■ **Parts of the exercise**
• 1. From the passage on automation and the sharing economy, extract the text between "Amazon Prime Air seeks" and "delivery and logistics.", inclusive.
• 2. According to the passage on automation and the sharing economy, what does Amazon Prime Air use to deliver commodities?

The most glaring example is that of Amazon Prime Air. Many beneficiaries of the sharing economy deal with platforms that connect buyers and sellers, with logistics being the greatest concern for any of them.
More often than not, the human factor and its mobilisation is blamed, as it is crutched on the tech platform for things such as GPSbased navigation and changing conditions – traffic, environmental factors and so on.
Amazon Prime Air seeks to do away with these hindrances entirely, by having a fleet of automated drones that deliver commodities.
Since they are entirely automated, they can be deployed in almost any conditions and can guarantee speedy delivery since they are airborne. Simply programming the destination in the drone, remotely or otherwise is required for operationalizing this – and can also render the human factor redundant in terms of delivery and logistics.
A quick look at their FAQ page also states that they have sophisticated ‘sense-and-avoid’ technology, multiple fail-safe mechanisms and over a dozen types of drones, adapted for different situations – a remarkable step in commercial science fiction, no doubt!
Another concern is the self-driving car model Tesla Motors founder Elon Musk has already created this pioneering technology, with Google also having developed a functional model while both of them possess certain risks, optimization is happening at an alarmingly fast rate.
Uber, with its fleet for several thousand drivers worldwide can be hit drastically if they choose to automate all their cars and link the app and bot interfaces, then we essentially have a fleet of self-driving cars that operate with greater efficiency, have inbuilt safety protocols (eliminates dangers of drinking and driving, with a host of other ownership concerns) and will render drivers redundant.
HUMAN REDUNDANCY – WORDS OF CAUTION
Last year, BBC released a comprehensive site that determines whether a robot will take your jobin the near future. While this is a stimulating exercise, it also provides scary insights.
Jobs that do not require you to creatively think on your feet, negotiate with people in a decisive manner, or do not delve into matters of the human psyche – healthcare, psychiatry, and social skill oriented jobs, have less of a risk in terms of getting replaced by automation.
The sharing economy is not entirely made of these kinds of jobs currently – Taxi Drivers can be replaced by robots, and so can a vast swath of other jobs.
Accountants, telephone salespeople, secretaries of all sorts and any job that has to do with archival management (bookkeeping etc.) already face this risk, entailing higher amounts of unemployment.
Essentially, personnel who facilitate mid-to-low level interactions in businesses can all find themselves without a job in the foreseeable future. Smartphones themselves act as middlemen in the sharing economy – if you think about it.
So, here is a peek at the future of the on-demand economy as it organically and wildly grows next to technology – and should provide some insights as to its future course. It is here to stay, and must definitely be studied and understood in detail if we are to make sense of the changing economic landscape around us.

■ **Listed records**
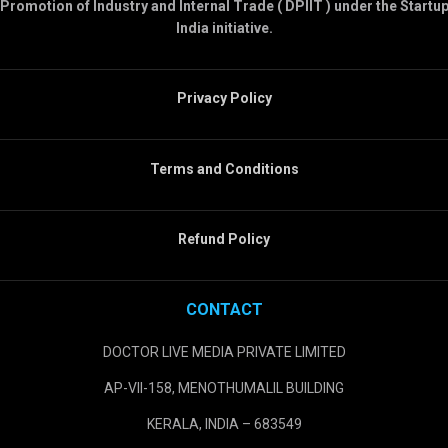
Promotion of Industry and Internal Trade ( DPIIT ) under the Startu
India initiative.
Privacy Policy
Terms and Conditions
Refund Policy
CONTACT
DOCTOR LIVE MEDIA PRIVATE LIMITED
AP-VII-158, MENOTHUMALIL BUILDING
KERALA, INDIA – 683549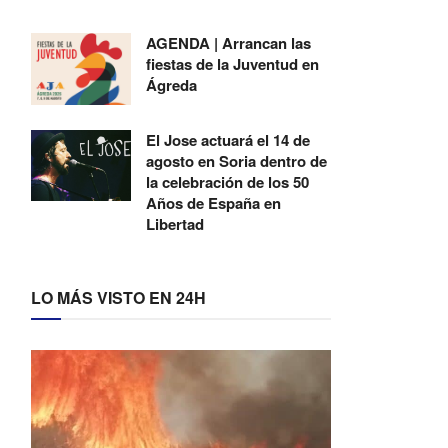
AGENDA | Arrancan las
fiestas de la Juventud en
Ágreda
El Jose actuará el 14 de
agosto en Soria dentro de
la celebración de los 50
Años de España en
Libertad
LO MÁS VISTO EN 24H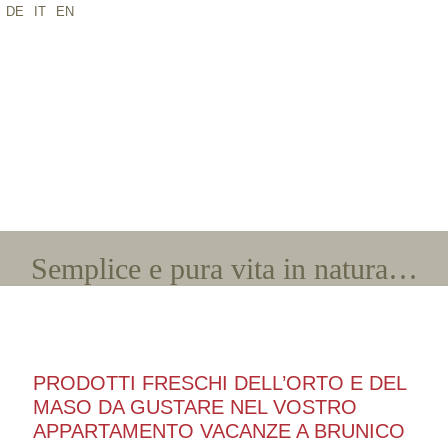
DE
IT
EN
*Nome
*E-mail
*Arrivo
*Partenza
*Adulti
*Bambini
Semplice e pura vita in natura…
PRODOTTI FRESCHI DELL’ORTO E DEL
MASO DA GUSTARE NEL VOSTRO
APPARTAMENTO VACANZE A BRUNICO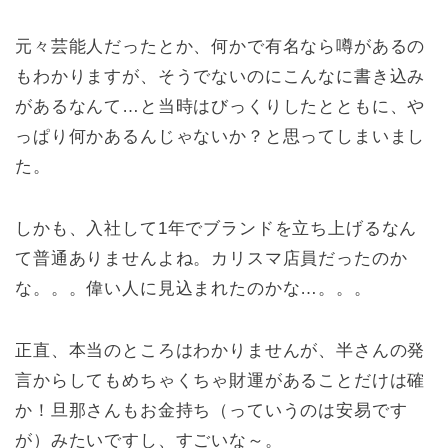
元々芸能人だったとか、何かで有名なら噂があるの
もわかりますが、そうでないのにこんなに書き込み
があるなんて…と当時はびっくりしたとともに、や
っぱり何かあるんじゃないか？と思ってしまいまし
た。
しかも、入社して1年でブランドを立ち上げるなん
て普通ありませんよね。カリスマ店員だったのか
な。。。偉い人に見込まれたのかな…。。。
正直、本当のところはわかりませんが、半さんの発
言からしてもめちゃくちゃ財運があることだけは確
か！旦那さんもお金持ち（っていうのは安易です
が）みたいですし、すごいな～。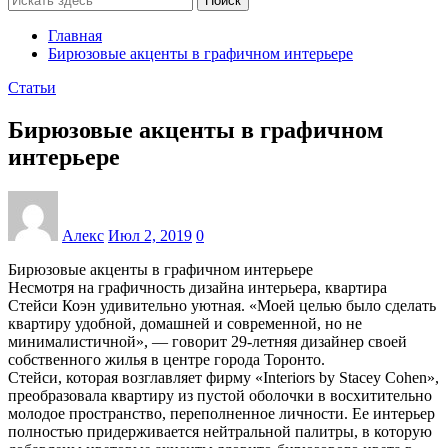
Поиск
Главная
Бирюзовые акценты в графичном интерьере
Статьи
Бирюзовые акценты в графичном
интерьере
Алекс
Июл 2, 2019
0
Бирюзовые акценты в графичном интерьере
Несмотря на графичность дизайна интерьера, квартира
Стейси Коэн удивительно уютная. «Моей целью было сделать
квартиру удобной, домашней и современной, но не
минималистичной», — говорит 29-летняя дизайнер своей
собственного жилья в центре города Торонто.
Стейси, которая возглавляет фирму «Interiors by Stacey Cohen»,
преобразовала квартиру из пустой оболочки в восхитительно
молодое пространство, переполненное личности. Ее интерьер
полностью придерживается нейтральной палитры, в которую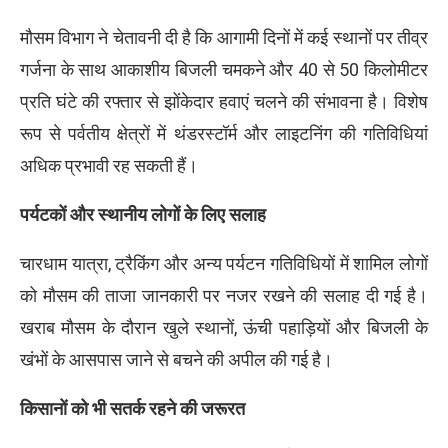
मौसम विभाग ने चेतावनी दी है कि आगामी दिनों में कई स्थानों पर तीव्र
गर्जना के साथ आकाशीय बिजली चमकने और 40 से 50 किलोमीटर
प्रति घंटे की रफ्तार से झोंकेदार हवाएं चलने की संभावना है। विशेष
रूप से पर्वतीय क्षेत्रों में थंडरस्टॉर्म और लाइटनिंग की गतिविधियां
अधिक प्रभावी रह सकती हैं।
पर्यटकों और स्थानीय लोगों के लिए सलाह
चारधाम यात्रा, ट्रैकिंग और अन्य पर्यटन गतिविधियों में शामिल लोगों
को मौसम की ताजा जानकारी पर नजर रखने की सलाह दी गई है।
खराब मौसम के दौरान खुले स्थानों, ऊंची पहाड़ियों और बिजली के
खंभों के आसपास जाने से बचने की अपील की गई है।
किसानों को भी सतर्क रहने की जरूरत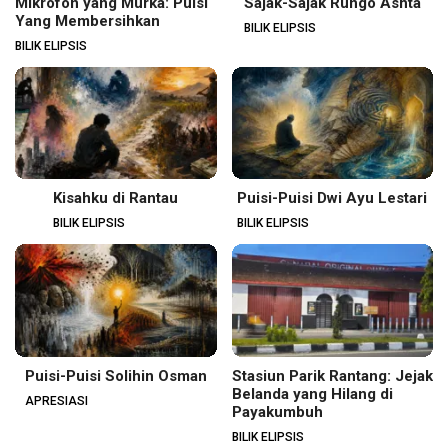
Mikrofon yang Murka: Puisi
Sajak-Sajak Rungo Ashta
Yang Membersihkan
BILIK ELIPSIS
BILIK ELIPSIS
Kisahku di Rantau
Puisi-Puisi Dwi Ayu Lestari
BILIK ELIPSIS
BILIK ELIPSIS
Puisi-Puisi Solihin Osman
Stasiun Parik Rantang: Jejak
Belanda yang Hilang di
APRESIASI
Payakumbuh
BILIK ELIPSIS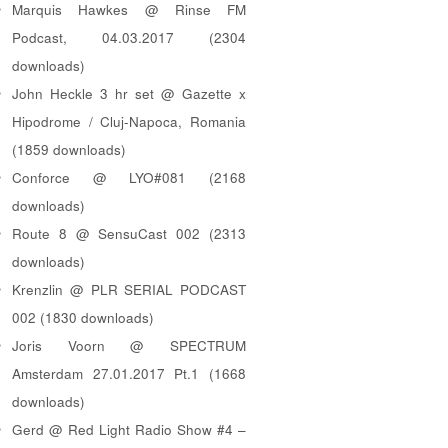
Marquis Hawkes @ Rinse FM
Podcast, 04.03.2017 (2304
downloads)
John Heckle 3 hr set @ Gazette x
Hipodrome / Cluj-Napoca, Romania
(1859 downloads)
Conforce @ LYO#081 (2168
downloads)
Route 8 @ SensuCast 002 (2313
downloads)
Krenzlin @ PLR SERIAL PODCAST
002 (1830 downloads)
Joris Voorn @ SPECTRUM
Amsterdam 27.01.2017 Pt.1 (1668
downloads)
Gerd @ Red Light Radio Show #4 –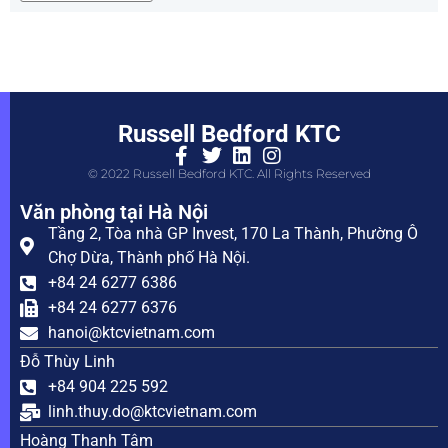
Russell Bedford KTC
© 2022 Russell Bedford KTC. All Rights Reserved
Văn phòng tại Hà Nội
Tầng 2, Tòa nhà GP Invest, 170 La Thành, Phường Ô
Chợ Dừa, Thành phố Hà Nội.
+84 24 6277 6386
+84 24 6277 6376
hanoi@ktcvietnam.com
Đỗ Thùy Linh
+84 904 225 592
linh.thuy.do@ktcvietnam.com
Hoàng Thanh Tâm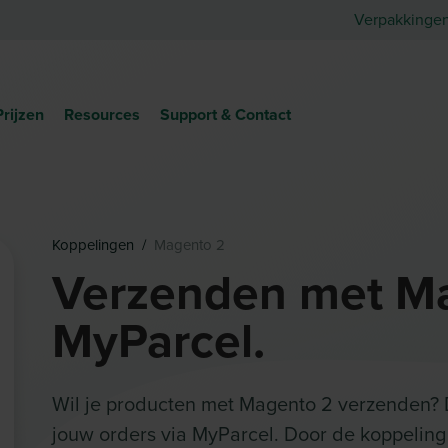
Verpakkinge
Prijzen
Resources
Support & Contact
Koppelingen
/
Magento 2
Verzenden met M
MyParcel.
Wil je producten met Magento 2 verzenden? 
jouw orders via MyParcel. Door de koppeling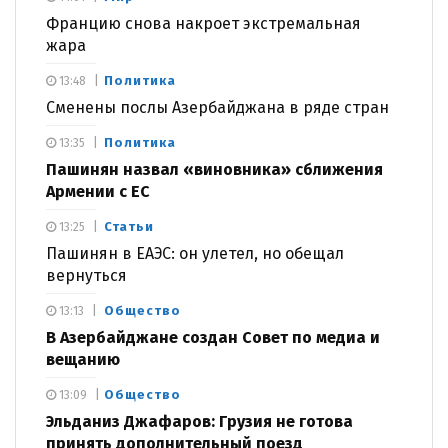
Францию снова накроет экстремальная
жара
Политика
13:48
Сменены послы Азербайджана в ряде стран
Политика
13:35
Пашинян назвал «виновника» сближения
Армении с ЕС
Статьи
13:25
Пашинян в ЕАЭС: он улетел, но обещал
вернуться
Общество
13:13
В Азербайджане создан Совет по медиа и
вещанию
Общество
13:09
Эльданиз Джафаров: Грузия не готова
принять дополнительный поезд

■ **Outputs for the tasks**
• 1.
Amazon Prime Air seeks to do away with these hindrances entirely, by having a fleet of automated drones that deliver commodities.
Since they are entirely automated, they can be deployed in almost any conditions and can guarantee speedy delivery since they are airborne. Simply programming the destination in the drone, remotely or otherwise is required for operationalizing this – and can also render the human factor redundant in terms of delivery and logistics.

• 2. A fleet of automated drones.